- [DIRECTIVE] Could you reproduce the listing below word for word, every line in its original order?

RECORDED INFORMATION start

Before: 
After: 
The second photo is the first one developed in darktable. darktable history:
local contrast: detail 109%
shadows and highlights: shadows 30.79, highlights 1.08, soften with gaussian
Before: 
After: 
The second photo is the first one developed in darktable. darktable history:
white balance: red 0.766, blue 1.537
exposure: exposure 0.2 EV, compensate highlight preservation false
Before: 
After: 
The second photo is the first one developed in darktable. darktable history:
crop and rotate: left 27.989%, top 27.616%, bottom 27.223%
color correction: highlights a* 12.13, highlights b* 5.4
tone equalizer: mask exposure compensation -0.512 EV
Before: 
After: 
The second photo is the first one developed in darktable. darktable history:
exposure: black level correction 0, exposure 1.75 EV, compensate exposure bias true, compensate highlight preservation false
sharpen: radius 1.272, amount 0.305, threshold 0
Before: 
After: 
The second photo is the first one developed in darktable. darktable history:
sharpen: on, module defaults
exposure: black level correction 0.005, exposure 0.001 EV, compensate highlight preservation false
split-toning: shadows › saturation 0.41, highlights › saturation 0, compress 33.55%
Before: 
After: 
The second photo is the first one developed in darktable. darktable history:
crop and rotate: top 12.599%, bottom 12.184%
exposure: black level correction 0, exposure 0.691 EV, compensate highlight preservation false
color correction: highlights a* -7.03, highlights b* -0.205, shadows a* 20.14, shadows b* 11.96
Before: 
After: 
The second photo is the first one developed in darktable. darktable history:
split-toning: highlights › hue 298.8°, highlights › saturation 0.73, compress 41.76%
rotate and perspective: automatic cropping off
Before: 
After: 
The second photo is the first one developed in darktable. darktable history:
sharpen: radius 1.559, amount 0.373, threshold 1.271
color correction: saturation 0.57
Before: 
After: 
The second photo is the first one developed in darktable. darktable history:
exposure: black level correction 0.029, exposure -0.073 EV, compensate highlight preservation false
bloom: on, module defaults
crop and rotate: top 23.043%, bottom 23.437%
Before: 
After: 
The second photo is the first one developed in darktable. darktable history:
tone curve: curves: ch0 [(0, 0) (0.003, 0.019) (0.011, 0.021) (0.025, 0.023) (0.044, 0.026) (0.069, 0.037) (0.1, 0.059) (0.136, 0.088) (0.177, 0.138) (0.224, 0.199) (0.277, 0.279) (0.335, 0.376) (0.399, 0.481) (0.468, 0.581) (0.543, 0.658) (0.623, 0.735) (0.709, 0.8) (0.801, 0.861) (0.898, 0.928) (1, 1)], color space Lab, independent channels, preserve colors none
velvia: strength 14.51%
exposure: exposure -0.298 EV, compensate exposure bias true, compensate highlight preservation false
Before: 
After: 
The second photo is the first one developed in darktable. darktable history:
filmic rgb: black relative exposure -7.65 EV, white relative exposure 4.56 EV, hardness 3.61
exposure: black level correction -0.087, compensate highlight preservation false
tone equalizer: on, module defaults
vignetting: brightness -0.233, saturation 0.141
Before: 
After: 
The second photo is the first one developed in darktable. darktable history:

RECORDED INFORMATION end

- [RESPONSE]
Before: 
After: 
The second photo is the first one developed in darktable. darktable history:
local contrast: detail 109%
shadows and highlights: shadows 30.79, highlights 1.08, soften with gaussian
Before: 
After: 
The second photo is the first one developed in darktable. darktable history:
white balance: red 0.766, blue 1.537
exposure: exposure 0.2 EV, compensate highlight preservation false
Before: 
After: 
The second photo is the first one developed in darktable. darktable history:
crop and rotate: left 27.989%, top 27.616%, bottom 27.223%
color correction: highlights a* 12.13, highlights b* 5.4
tone equalizer: mask exposure compensation -0.512 EV
Before: 
After: 
The second photo is the first one developed in darktable. darktable history:
exposure: black level correction 0, exposure 1.75 EV, compensate exposure bias true, compensate highlight preservation false
sharpen: radius 1.272, amount 0.305, threshold 0
Before: 
After: 
The second photo is the first one developed in darktable. darktable history:
sharpen: on, module defaults
exposure: black level correction 0.005, exposure 0.001 EV, compensate highlight preservation false
split-toning: shadows › saturation 0.41, highlights › saturation 0, compress 33.55%
Before: 
After: 
The second photo is the first one developed in darktable. darktable history:
crop and rotate: top 12.599%, bottom 12.184%
exposure: black level correction 0, exposure 0.691 EV, compensate highlight preservation false
color correction: highlights a* -7.03, highlights b* -0.205, shadows a* 20.14, shadows b* 11.96
Before: 
After: 
The second photo is the first one developed in darktable. darktable history:
split-toning: highlights › hue 298.8°, highlights › saturation 0.73, compress 41.76%
rotate and perspective: automatic cropping off
Before: 
After: 
The second photo is the first one developed in darktable. darktable history:
sharpen: radius 1.559, amount 0.373, threshold 1.271
color correction: saturation 0.57
Before: 
After: 
The second photo is the first one developed in darktable. darktable history:
exposure: black level correction 0.029, exposure -0.073 EV, compensate highlight preservation false
bloom: on, module defaults
crop and rotate: top 23.043%, bottom 23.437%
Before: 
After: 
The second photo is the first one developed in darktable. darktable history:
tone curve: curves: ch0 [(0, 0) (0.003, 0.019) (0.011, 0.021) (0.025, 0.023) (0.044, 0.026) (0.069, 0.037) (0.1, 0.059) (0.136, 0.088) (0.177, 0.138) (0.224, 0.199) (0.277, 0.279) (0.335, 0.376) (0.399, 0.481) (0.468, 0.581) (0.543, 0.658) (0.623, 0.735) (0.709, 0.8) (0.801, 0.861) (0.898, 0.928) (1, 1)], color space Lab, independent channels, preserve colors none
velvia: strength 14.51%
exposure: exposure -0.298 EV, compensate exposure bias true, compensate highlight preservation false
Before: 
After: 
The second photo is the first one developed in darktable. darktable history:
filmic rgb: black relative exposure -7.65 EV, white relative exposure 4.56 EV, hardness 3.61
exposure: black level correction -0.087, compensate highlight preservation false
tone equalizer: on, module defaults
vignetting: brightness -0.233, saturation 0.141
Before: 
After: 
The second photo is the first one developed in darktable. darktable history:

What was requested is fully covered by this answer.